D'après vous, APROCHIM aurait versé 720000 euros aux agriculteurs, toutefois « sans reconnaissance de responsabilité, afin de gérer la situation d’urgence à la fin de 2011, en relation étroite avec l’Administration ». Mr le sous-préfet, vous prétendez que « certains agriculteurs ont des demandes 10 à 15 fois supérieures aux évaluations des experts de l’État ». Les agriculteurs ont fait chiffrer leurs préjudices en question par des experts compétents en économie agricole : comptables (des centres de gestion), experts d’assurances. Les Experts de l’État avaient-ils la même indépendance ?
Il faut préciser que les experts mandatés par l’État en Mai/juin 2011 avaient pour mission d’estimer les préjudices agricoles en supposant que la pollution était déjà éradiquée et que les préjudices n’étaient que ceux déjà constatés. Or, en novembre 2011, l'entreprise était mise en demeure de réduire ses émissions de rejets ! Seuls les préjudices directs ont été partiellement chiffrés et de manière expéditive, de façon à clore le dossier rapidement, sans aucune concertation entre les parties.
En résumé, sur les 1 500 000 euros chiffrés en Juin 2011 par les experts mandatés par l’État, une
moitié seulement a été versée aujourd’hui… (720 000 euros selon vous, Monsieur le sous-préfet ), dont la moitié de cette somme répartie entre 4 éleveurs.
Pour les autres :
- 4 exploitations dont 2 sévèrement impactées n’ont perçu aucune indemnisation.
- 2 exploitations sont en justice dont seulement une a perçu une provision.
- 4 exploitations ont été indemnisées partiellement.
On ne peut que constater l’inégalité de traitement des dossiers au niveau des calculs d’indemnisation et de la fiscalité, avec pour exemple un exploitant intégralement indemnisé pour lequel des pertes importantes en vente directe ont été calculées (perte de revenu immédiate, augmentée de la perte de clientèle sur 3 ans), quand pour d’autres exploitations en vente directe, il n’a été chiffré qu’une demi année de pertes, voire rien. Les indemnisations se font à « la tête du client » et il n’y a aucune notion d’impartialité.
« Les teneurs dans les viandes ont baissé de manière importante » d’après l’article du Haut Anjou du 13 juillet dernier. Mais dans quelle exploitation pouvez-vous affirmer cela ? Ne s'agirait-il une ferme-témoin indemnisée et qui a remplacé son cheptel ?
Deux contre-exemples flagrants :
-3 bovins saisis dans un élevage à 1400m de l’usine (impropres à la consommation)
-Des taux toujours supérieurs à la norme dans un autre élevage placé sous séquestre depuis plus 18 mois (avec 200 bovins sous séquestre !).

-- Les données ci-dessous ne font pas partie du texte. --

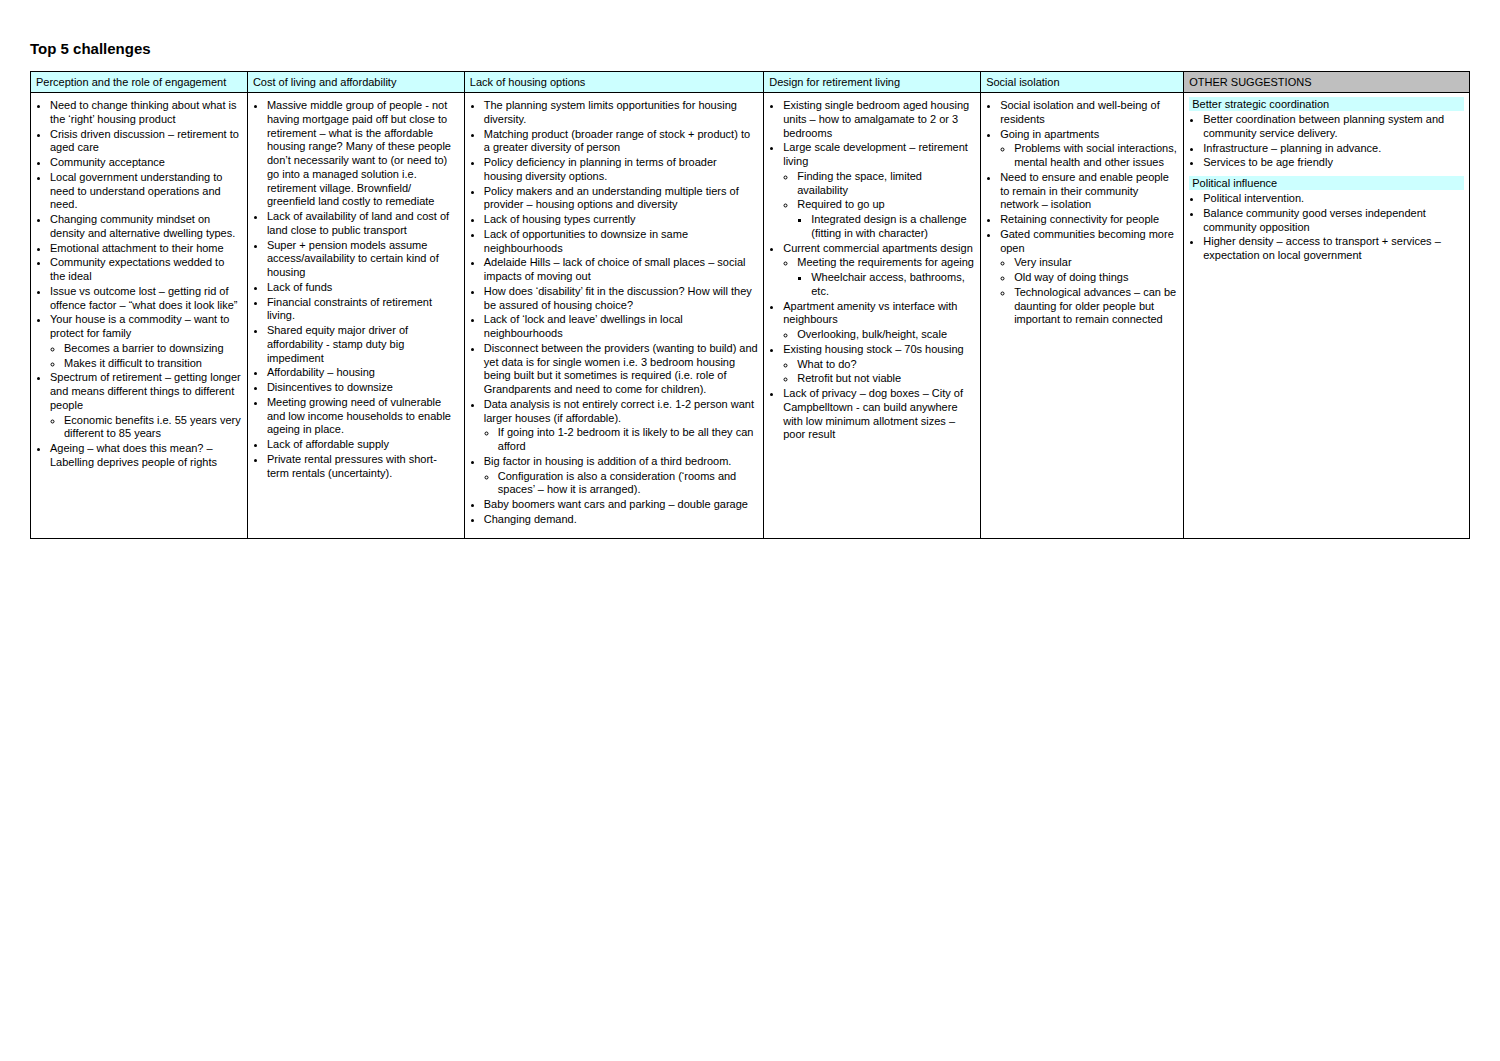Top 5 challenges
| Perception and the role of engagement | Cost of living and affordability | Lack of housing options | Design for retirement living | Social isolation | OTHER SUGGESTIONS |
| --- | --- | --- | --- | --- | --- |
| Need to change thinking about what is the ‘right’ housing product Crisis driven discussion – retirement to aged care Community acceptance Local government understanding to need to understand operations and need. Changing community mindset on density and alternative dwelling types. Emotional attachment to their home Community expectations wedded to the ideal Issue vs outcome lost – getting rid of offence factor – “what does it look like” Your house is a commodity – want to protect for family Becomes a barrier to downsizing Makes it difficult to transition Spectrum of retirement – getting longer and means different things to different people Economic benefits i.e. 55 years very different to 85 years Ageing – what does this mean? – Labelling deprives people of rights | Massive middle group of people - not having mortgage paid off but close to retirement – what is the affordable housing range? Many of these people don’t necessarily want to (or need to) go into a managed solution i.e. retirement village. Brownfield/ greenfield land costly to remediate Lack of availability of land and cost of land close to public transport Super + pension models assume access/availability to certain kind of housing Lack of funds Financial constraints of retirement living. Shared equity major driver of affordability - stamp duty big impediment Affordability – housing Disincentives to downsize Meeting growing need of vulnerable and low income households to enable ageing in place. Lack of affordable supply Private rental pressures with short-term rentals (uncertainty). | The planning system limits opportunities for housing diversity. Matching product (broader range of stock + product) to a greater diversity of person Policy deficiency in planning in terms of broader housing diversity options. Policy makers and an understanding multiple tiers of provider – housing options and diversity Lack of housing types currently Lack of opportunities to downsize in same neighbourhoods Adelaide Hills – lack of choice of small places – social impacts of moving out How does ‘disability’ fit in the discussion? How will they be assured of housing choice? Lack of ‘lock and leave’ dwellings in local neighbourhoods Disconnect between the providers (wanting to build) and yet data is for single women i.e. 3 bedroom housing being built but it sometimes is required (i.e. role of Grandparents and need to come for children). Data analysis is not entirely correct i.e. 1-2 person want larger houses (if affordable). If going into 1-2 bedroom it is likely to be all they can afford Big factor in housing is addition of a third bedroom. Configuration is also a consideration (‘rooms and spaces’ – how it is arranged). Baby boomers want cars and parking – double garage Changing demand. | Existing single bedroom aged housing units – how to amalgamate to 2 or 3 bedrooms Large scale development – retirement living Finding the space, limited availability Required to go up Integrated design is a challenge (fitting in with character) Current commercial apartments design Meeting the requirements for ageing Wheelchair access, bathrooms, etc. Apartment amenity vs interface with neighbours Overlooking, bulk/height, scale Existing housing stock – 70s housing What to do? Retrofit but not viable Lack of privacy – dog boxes – City of Campbelltown - can build anywhere with low minimum allotment sizes – poor result | Social isolation and well-being of residents Going in apartments Problems with social interactions, mental health and other issues Need to ensure and enable people to remain in their community network – isolation Retaining connectivity for people Gated communities becoming more open Very insular Old way of doing things Technological advances – can be daunting for older people but important to remain connected | Better strategic coordination Better coordination between planning system and community service delivery. Infrastructure – planning in advance. Services to be age friendly Political influence Political intervention. Balance community good verses independent community opposition Higher density – access to transport + services – expectation on local government |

Ces deux exploitations révélatrices d’une pollution persistance n’ont surtout pas été choisies comme fermes-témoins !
Selon le communiqué de presse de la préfecture du 5 juillet 2012: « la désignation de deux fermes témoins permet désormais une surveillance continue du lait pour l’une et de la viande pour l’autre». En sachant que l’exploitation en production laitière s’adapte malgré elle et que l’autre a réintroduit un cheptel, c’est insuffisant pour de réelles investigations!
L’administration a refusé d’intégrer des fermes témoins supplémentaires qui sont d’ailleurs toujours sous séquestre ou sous contrôle et qui rendrait plus pertinent le plan de surveillance mis en place. De plus, dans le périmètre d’investigation et à sa limite, de nombreuses exploitations en viande bovine n’ont pas été contrôlées sur les veaux et les broutards. Alors que le risque de dépasser la norme sur la viande touche particulièrement ces catégories de bovins !

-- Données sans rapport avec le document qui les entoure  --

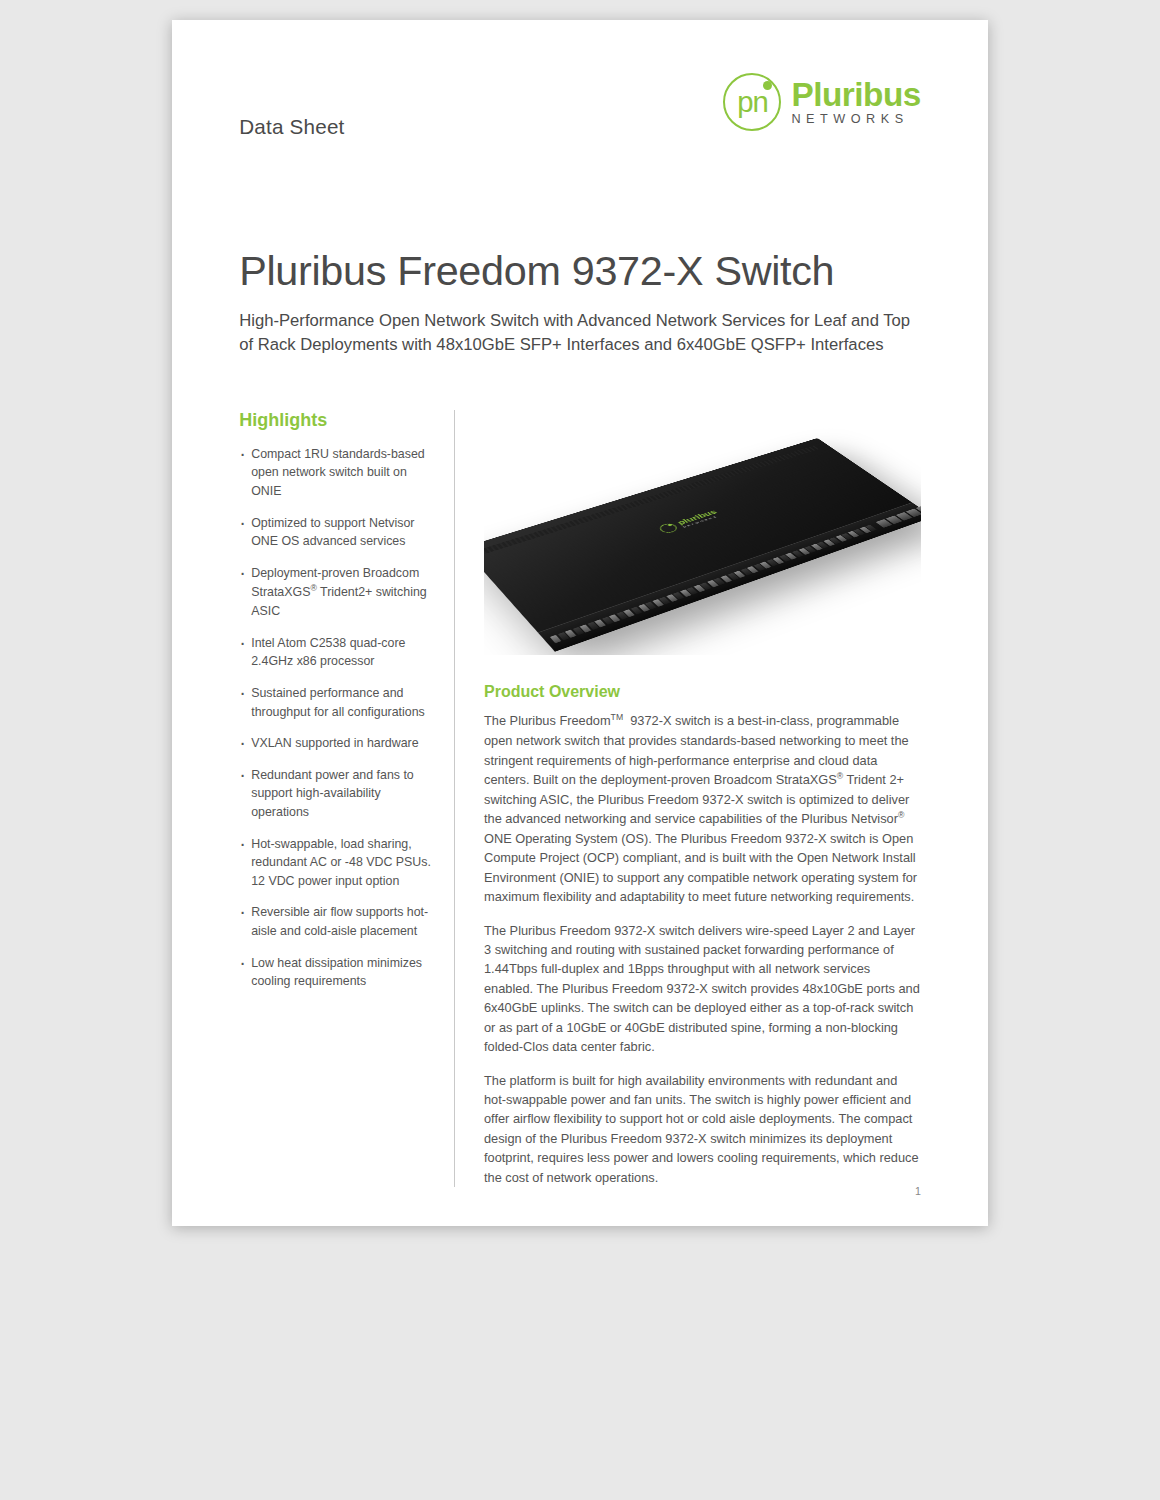Data Sheet
Pluribus NETWORKS
Pluribus Freedom 9372-X Switch
High-Performance Open Network Switch with Advanced Network Services for Leaf and Top of Rack Deployments with 48x10GbE SFP+ Interfaces and 6x40GbE QSFP+ Interfaces
Highlights
Compact 1RU standards-based open network switch built on ONIE
Optimized to support Netvisor ONE OS advanced services
Deployment-proven Broadcom StrataXGS® Trident2+ switching ASIC
Intel Atom C2538 quad-core 2.4GHz x86 processor
Sustained performance and throughput for all configurations
VXLAN supported in hardware
Redundant power and fans to support high-availability operations
Hot-swappable, load sharing, redundant AC or -48 VDC PSUs. 12 VDC power input option
Reversible air flow supports hot-aisle and cold-aisle placement
Low heat dissipation minimizes cooling requirements
pluribusNETWORKS
Product Overview
The Pluribus FreedomTM 9372-X switch is a best-in-class, programmable open network switch that provides standards-based networking to meet the stringent requirements of high-performance enterprise and cloud data centers. Built on the deployment-proven Broadcom StrataXGS® Trident 2+ switching ASIC, the Pluribus Freedom 9372-X switch is optimized to deliver the advanced networking and service capabilities of the Pluribus Netvisor® ONE Operating System (OS). The Pluribus Freedom 9372-X switch is Open Compute Project (OCP) compliant, and is built with the Open Network Install Environment (ONIE) to support any compatible network operating system for maximum flexibility and adaptability to meet future networking requirements.
The Pluribus Freedom 9372-X switch delivers wire-speed Layer 2 and Layer 3 switching and routing with sustained packet forwarding performance of 1.44Tbps full-duplex and 1Bpps throughput with all network services enabled. The Pluribus Freedom 9372-X switch provides 48x10GbE ports and 6x40GbE uplinks. The switch can be deployed either as a top-of-rack switch or as part of a 10GbE or 40GbE distributed spine, forming a non-blocking folded-Clos data center fabric.
The platform is built for high availability environments with redundant and hot-swappable power and fan units. The switch is highly power efficient and offer airflow flexibility to support hot or cold aisle deployments. The compact design of the Pluribus Freedom 9372-X switch minimizes its deployment footprint, requires less power and lowers cooling requirements, which reduce the cost of network operations.
1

Les exploitations à « détruire » ont été choisies scrupuleusement: les ventes directes (afin d’éviter la contamination de la population locale) et les exploitants proches de la retraite.
Lorsque l’on ne veut rien trouver, on ne cherche pas… !
Lors de la CLIS du 5 juillet 2012, un exposé sur l’étude des milieux (sols, herbe, sédiments et eaux) a été présenté par le conseil en environnement de l’entreprise. L’Etat a mandaté une tierce-expertise par un autre cabinet afin « d’assurer une analyse critique » mais « elle n’est pas destinée à procéder à une réinterprétation des résultats ». En clair donnez votre avis, mais ne remettez pas en cause les résultats. Quant au volet agricole, il a été purement et simplement survolé ! « Balayée l’idée de la rémanence ». Si les PCB disparaissaient du jour au lendemain, ça se saurait. Ces molécules sont quasiment non biodégradables, non oxydables aux UV, …, elles sont classées parmi les POP (polluants organiques persistants). Alors pourquoi avoir euthanasié des troupeaux (plus de 400 bovins) et détruit des exploitations ?
Comment peut-on affirmer que l’environnement n’est pas impacté durablement ? La valeur réglementaire pour l’herbe est 1,25pg/g à 12% d’humidité. Le seuil de risque pris en compte par l’administration sur l’herbe est 0,5pg/g. Sur le terrain, la réalité est toute autre, les bovins se contaminent même en dessous de 0,5 pg ! Les normes environnementales ne sont pas appropriées afin de prévenir les risques sanitaires sur les élevages. Certaines productions sont définitivement condamnées.
Les services de l’État et les élus locaux ont depuis le début du dossier le seul souci de préserver l’emploi industriel et n’ont aucun scrupule à sacrifier tout un pan de l’économie locale (élevages, ventes directes,….). Et de par cette attitude ils ont contribué à diviser la population et à générer des tensions. L’association Terre et Vie d’Anjou n’a jamais eu pour objectif de nuire aux salariés de l’usine, bien au contraire, nous sommes bien conscients que ces derniers sont également des victimes, tout comme les riverains et les agriculteurs.
La pollution générée aujourd'hui ( selon le rapport officiel d’activités 2011 de la Préfecture de la Mayenne « ce site était en 2010 le plus gros émetteur français de PCB dans l'atmosphère ») a pour origine un incontestable laxisme des divers services de l’État qui dure depuis 20 ans… Ce qui explique pourquoi l’État a décidé d'emblée, d’être l’intermédiaire obligé pour transmettre les demandes d’indemnisations des agriculteurs victimes de la pollution, en décidant d’autorité de ne s’occuper que des « animaux de rente », ce qui sous-entend clairement que dans ce dossier la population, (les riverains en tête) sont quantité négligeable.
Nous vous prions de recevoir, Mr le Sous-Préfet, nos salutations les plus respectueuses, mais aussi l'assurance de notre vigilance sur tous les points de ce dossier épineux.